While the Parties have negotiated and agreed to a limited exchange of discovery, there are additional particularized categories of discovery that are necessary for Plaintiffs to defend themselves against Counter-Plaintiffs’ Declaratory Judgment/PI
Motion. Given the accelerated timetable of the Parties’ agreed briefing schedule, Plaintiffs respectfully request expedited consideration of these matters.
Accompanying the motion was this memorandum of law.
On June 25, 2019, the Court entered an order to stay discovery in this action pursuant to the PSLRA, after Defendant filed a motion for judgment on the pleadings pursuant to Rule 12(c) of the Federal Rules of Civil Procedure (the “Rules”). [Dkt. 42.] On that same day, Defendant and Counter-Plaintiffs filed the Declarator Judgment/PI Motion, seeking a preliminary injunction and declaratory relief. Given Counter-Plaintiffs’ request for a judgment on the merits of the instant dispute, the Parties agree that discovery is necessary to allow for the proper resolution of the Declaratory Judgment/PI Motion presently before the Court. To that end, Plaintiffs have agreed, subject to standard discovery objections and privilege, to respond to all discovery that CounterPlaintiffs have sought regarding the Declaratory Judgment/PI Motion, including the requests contained in the agreed discovery entered by this Court [Dkt. 53], and additional requests propounded as recently as July 15, 2019.

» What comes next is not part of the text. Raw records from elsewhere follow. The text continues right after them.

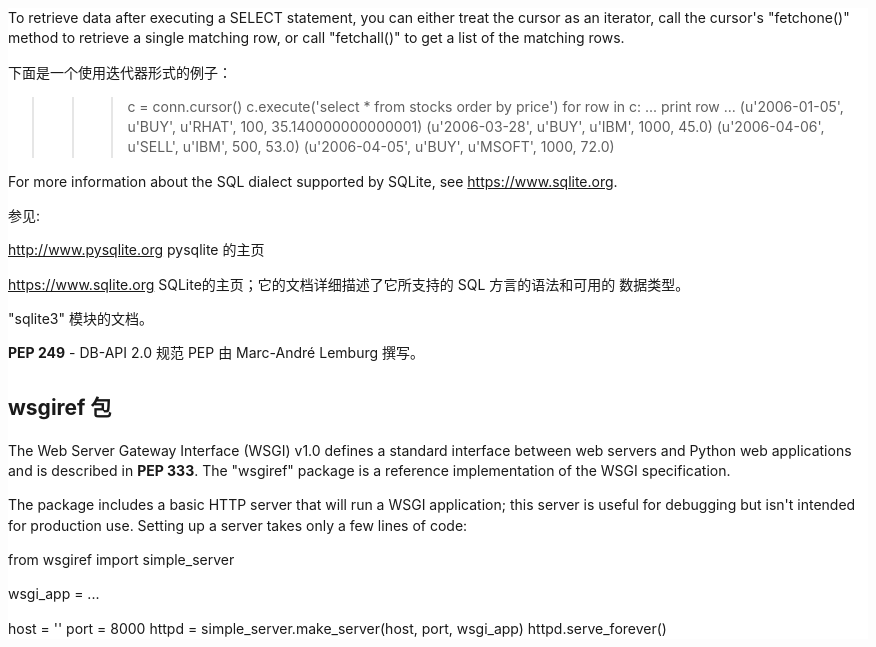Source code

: To retrieve data after executing a SELECT statement, you can either
treat the cursor as an iterator, call the cursor's "fetchone()" method
to retrieve a single matching row,  or call "fetchall()" to get a list
of the matching rows.

下面是一个使用迭代器形式的例子：

   >>> c = conn.cursor()
   >>> c.execute('select * from stocks order by price')
   >>> for row in c:
   ...    print row
   ...
   (u'2006-01-05', u'BUY', u'RHAT', 100, 35.140000000000001)
   (u'2006-03-28', u'BUY', u'IBM', 1000, 45.0)
   (u'2006-04-06', u'SELL', u'IBM', 500, 53.0)
   (u'2006-04-05', u'BUY', u'MSOFT', 1000, 72.0)
   >>>

For more information about the SQL dialect supported by SQLite, see
https://www.sqlite.org.

参见:

  http://www.pysqlite.org
     pysqlite 的主页

  https://www.sqlite.org
     SQLite的主页；它的文档详细描述了它所支持的 SQL 方言的语法和可用的
     数据类型。

  "sqlite3" 模块的文档。

  **PEP 249** - DB-API 2.0 规范
     PEP 由 Marc-André Lemburg 撰写。


wsgiref 包
----------

The Web Server Gateway Interface (WSGI) v1.0 defines a standard
interface between web servers and Python web applications and is
described in **PEP 333**. The "wsgiref" package is a reference
implementation of the WSGI specification.

The package includes a basic HTTP server that will run a WSGI
application; this server is useful for debugging but isn't intended
for  production use.  Setting up a server takes only a few lines of
code:

   from wsgiref import simple_server

   wsgi_app = ...

   host = ''
   port = 8000
   httpd = simple_server.make_server(host, port, wsgi_app)
   httpd.serve_forever()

While Defendant has agreed to allow Plaintiffs access to limited discovery, Defendant continues to oppose certain requests for critical information. In particular, Defendant disputes Plaintiffs’ need for discovery related to communications between Defendant and TPL’s shareholders and for information related to Defendant’s background. These requests, however, bear directly on the issues implicated by the Declaratory Judgment/PI Motion which attacks
Plaintiffs’ fiduciary responsibility to review the qualifications of candidates for trustee and seeks a declaration that the invalid meeting held by Defendant and a small minority of shareholders on May 22, 2019 was proper because Plaintiffs lacked the authority to postpone the meeting to correct Defendant’s false and misleading communications with shareholders.
In case you forgot the reason for the declaratory judgement request, here is the background. It’s a big one.
On June 14, 2019, Incumbents issued a press release stating they were “obliged to remind shareholders that the proxy solicitation is suspended while the litigation is pending.” On June 21, 2019, Incumbents requested in a Rule 26(f) report that a trial on the merits not commence until at least August 31, 2020. Dkt. 25, ¶ 12. These recent statements – in addition to the daunting discovery requests served last week by Incumbents’ counsel on nonparties affiliated with the Investor Group—including Mr. Oliver’s son and Allan Tessler’s two daughters—make clear TPL’s true motivations behind its lawsuit: intimidate the Investor Group, impose on over 15,000 shareholders at least a year-long delay, and incur the costs of protracted litigation—all in an effort to dodge the shareholders’ election of Mr. Oliver as trustee. In the meantime, the Incumbents continue to illegally manage TPL without the necessary checks Mr. Oliver would bring as a duly elected trustee.
On June 17, 2019, Mr. Oliver moved for dismissal of the federal securities claims
asserted against him in Incumbents’ Amended Complaint.
To restore and confirm TPL shareholders’ rights, Counterclaim Plaintiffs now request a declaratory judgment that: (i) TPL was required to hold a special meeting to elect a successor trustee after one of its trustees resigned in February 2019; (ii) Incumbents had no authority to unilaterally and indefinitely postpone the special meeting they had noticed; (iii) Incumbents have no authority to “disqualify” Mr. Oliver from election; (iv) the vote at the May 22, 2019 special meeting was valid and Mr. Oliver has been duly elected a TPL trustee; and (v) the vote at the January 12, 2017 special meeting was invalid and Mr. Barry has never been duly elected a TPL
To prevent any further abrogation of TPL shareholders’ rights in connection with the May 2019 election, Counterclaim Plaintiffs request a preliminary injunction (i) prohibiting Incumbents from taking any action on TPL’s behalf without Mr. Oliver’s participation as a trustee; or (ii) prohibiting Incumbents from any further unauthorized postponement of the election. To prevent any further denial of TPL shareholders’ rights in connection with the January 2017 election, Counterclaim Plaintiffs request a preliminary injunction prohibiting Mr. Barry from taking any action on TPL’s behalf until a new election can be held.
Doesn’t seem like this request will delay the show. It does turn the heat on the Oliver team to produce more information. I’m still somewhat surprised that the Trust is playing ball in not opposing the declatory judgement. Perhaps they are confident in the merits of their side of the case.
Legal fun aside, I’d rather the Trust be buying shares back whilst being overseen by confidence inspiring indivuals with skin in the game. Oh what great times we had.